[[ INPUT RECORDS open ]]
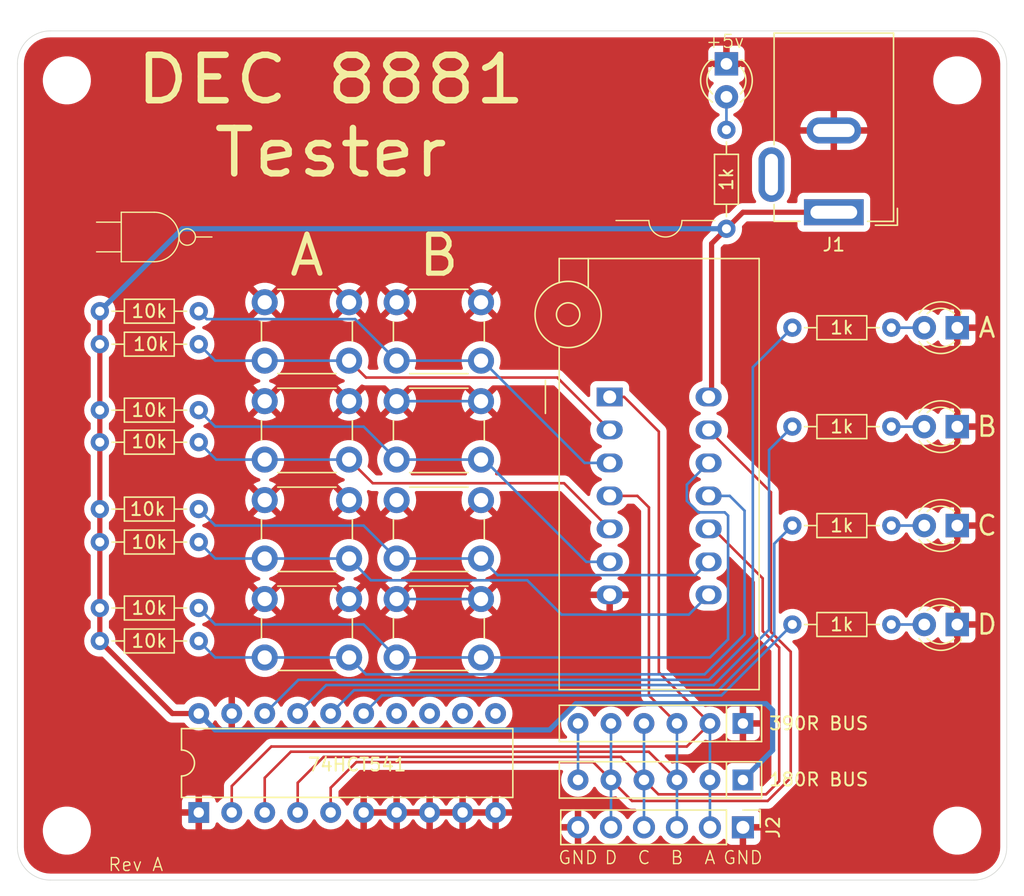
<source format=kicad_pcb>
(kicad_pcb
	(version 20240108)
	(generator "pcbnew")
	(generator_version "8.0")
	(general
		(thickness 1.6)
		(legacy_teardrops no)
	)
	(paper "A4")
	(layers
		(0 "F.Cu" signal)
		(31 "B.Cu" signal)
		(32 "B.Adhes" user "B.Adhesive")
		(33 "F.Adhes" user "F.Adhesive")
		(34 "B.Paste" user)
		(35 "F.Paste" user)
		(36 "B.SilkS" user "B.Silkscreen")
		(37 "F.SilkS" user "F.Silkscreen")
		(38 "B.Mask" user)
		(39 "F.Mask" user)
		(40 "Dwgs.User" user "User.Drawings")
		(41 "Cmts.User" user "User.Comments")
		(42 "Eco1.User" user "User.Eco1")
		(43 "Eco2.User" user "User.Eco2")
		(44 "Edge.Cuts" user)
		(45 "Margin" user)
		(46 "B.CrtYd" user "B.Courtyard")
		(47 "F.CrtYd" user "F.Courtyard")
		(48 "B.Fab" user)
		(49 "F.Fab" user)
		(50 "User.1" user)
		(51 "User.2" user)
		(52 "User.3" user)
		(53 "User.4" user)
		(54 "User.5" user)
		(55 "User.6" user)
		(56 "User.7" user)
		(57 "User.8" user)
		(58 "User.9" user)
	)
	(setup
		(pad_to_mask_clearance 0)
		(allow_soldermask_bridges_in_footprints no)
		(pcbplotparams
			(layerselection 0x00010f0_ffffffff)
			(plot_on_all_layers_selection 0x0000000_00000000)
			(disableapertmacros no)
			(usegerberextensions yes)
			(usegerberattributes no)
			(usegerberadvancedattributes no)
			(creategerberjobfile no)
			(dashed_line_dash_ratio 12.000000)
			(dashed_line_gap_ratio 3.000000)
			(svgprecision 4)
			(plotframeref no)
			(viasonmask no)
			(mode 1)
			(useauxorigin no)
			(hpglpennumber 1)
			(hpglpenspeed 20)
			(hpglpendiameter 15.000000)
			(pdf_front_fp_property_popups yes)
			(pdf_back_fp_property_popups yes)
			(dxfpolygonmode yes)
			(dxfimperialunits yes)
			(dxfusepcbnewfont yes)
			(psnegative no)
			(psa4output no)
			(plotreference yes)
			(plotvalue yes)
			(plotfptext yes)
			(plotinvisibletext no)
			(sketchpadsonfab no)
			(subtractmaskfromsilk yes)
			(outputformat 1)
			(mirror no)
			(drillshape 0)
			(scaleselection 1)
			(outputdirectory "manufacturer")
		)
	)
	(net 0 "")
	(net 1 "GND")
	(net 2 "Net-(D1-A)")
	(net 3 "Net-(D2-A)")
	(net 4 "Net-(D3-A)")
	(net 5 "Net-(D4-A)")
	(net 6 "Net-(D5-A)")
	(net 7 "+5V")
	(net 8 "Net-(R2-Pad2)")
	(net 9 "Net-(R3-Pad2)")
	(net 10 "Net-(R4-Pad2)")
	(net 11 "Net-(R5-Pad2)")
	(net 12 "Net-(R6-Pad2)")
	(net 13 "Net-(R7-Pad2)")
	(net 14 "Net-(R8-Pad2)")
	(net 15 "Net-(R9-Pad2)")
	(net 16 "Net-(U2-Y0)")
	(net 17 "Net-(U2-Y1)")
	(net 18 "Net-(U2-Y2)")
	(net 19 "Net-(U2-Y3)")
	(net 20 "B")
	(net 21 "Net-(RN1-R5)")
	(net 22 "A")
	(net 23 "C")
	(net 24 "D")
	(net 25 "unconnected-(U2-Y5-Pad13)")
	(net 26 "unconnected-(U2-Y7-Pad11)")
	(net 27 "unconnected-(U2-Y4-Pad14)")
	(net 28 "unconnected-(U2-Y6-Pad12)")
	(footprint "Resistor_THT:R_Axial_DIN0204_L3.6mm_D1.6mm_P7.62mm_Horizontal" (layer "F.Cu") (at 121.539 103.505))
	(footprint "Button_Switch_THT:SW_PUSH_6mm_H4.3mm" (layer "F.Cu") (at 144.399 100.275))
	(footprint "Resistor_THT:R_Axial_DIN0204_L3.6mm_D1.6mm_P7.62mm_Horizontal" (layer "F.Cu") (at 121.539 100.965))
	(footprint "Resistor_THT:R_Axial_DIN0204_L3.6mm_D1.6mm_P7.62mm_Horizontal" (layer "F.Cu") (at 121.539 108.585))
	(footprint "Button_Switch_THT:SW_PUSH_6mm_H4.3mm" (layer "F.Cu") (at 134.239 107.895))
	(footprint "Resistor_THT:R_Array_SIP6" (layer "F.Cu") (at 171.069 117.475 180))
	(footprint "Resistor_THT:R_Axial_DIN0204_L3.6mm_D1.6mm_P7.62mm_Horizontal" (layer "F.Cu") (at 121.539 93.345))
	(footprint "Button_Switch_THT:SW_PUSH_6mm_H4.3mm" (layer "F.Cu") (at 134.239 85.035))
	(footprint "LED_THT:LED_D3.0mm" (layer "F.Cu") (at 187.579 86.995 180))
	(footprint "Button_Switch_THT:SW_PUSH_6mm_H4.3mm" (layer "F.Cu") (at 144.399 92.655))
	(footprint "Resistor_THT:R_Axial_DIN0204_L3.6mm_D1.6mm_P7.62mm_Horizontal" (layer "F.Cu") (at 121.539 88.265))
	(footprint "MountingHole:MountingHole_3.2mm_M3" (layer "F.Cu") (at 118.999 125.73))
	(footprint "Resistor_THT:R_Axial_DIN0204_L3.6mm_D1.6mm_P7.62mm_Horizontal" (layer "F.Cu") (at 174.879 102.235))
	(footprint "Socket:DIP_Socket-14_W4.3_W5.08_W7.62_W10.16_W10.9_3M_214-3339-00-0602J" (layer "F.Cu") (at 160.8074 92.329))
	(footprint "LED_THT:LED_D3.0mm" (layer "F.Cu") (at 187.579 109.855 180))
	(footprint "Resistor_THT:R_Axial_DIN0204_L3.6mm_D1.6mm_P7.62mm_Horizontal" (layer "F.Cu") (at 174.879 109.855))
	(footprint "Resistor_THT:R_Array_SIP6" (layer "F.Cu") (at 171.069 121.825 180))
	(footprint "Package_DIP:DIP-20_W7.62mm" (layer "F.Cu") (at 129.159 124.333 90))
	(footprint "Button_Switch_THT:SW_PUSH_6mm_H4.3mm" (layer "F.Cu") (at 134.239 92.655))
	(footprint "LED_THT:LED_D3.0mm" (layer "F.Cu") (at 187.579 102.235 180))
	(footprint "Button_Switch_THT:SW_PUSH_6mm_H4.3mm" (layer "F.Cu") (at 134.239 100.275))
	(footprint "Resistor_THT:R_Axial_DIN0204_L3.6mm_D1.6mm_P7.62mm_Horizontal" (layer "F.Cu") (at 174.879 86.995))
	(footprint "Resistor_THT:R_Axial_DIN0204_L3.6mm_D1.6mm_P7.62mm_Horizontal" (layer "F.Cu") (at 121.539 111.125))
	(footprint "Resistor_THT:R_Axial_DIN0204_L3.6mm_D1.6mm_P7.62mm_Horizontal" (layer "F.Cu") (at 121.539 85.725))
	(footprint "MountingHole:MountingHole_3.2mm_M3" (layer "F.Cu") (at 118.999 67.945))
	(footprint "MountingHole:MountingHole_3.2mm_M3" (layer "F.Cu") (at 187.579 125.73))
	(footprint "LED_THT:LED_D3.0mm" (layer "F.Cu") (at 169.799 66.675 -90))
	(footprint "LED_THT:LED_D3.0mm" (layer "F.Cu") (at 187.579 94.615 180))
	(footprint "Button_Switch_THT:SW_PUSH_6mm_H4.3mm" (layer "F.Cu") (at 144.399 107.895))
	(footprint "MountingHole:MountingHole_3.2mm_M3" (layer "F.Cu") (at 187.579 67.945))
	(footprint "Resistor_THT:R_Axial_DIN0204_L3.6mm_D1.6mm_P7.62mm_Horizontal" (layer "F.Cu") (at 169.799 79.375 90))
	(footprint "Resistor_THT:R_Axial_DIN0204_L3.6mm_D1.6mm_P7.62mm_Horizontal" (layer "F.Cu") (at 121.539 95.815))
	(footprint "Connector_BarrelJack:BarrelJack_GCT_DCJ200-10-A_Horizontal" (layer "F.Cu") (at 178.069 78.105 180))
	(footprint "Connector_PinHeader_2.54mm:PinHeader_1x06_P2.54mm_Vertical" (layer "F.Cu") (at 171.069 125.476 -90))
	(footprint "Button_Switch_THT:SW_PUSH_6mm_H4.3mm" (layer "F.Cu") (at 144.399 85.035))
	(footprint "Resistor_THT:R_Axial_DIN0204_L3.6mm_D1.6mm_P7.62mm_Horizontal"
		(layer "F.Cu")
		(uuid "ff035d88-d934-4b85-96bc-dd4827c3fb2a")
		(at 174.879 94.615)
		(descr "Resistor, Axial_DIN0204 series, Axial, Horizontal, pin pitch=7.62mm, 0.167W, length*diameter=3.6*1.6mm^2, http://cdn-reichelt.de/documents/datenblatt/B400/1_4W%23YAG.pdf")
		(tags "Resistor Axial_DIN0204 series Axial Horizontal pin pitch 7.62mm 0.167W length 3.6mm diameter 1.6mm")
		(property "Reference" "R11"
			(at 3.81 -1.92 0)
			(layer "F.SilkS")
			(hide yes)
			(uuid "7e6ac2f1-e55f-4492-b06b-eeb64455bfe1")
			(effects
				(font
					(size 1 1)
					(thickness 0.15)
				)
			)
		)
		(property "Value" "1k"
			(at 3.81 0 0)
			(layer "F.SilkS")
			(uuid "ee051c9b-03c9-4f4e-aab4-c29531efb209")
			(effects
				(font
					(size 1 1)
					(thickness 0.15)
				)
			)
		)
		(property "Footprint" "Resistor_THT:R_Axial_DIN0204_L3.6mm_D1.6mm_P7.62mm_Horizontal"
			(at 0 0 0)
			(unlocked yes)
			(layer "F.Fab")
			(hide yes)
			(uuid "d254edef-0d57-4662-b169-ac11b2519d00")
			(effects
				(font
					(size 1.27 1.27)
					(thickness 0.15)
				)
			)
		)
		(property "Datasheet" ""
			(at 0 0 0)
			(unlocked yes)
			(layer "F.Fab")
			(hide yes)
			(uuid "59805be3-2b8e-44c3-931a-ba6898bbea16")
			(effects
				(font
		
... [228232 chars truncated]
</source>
[[ INPUT RECORDS closed ]]
YOUR TASK:
Each line with the word "series" in the records above belongs in the result; copy all of them.

WRITTEN SOLUTION:
		(descr "Resistor, Axial_DIN0204 series, Axial, Horizontal, pin pitch=7.62mm, 0.167W, length*diameter=3.6*1.6mm^2, http://cdn-reichelt.de/documents/datenblatt/B400/1_4W%23YAG.pdf")
		(tags "Resistor Axial_DIN0204 series Axial Horizontal pin pitch 7.62mm 0.167W length 3.6mm diameter 1.6mm")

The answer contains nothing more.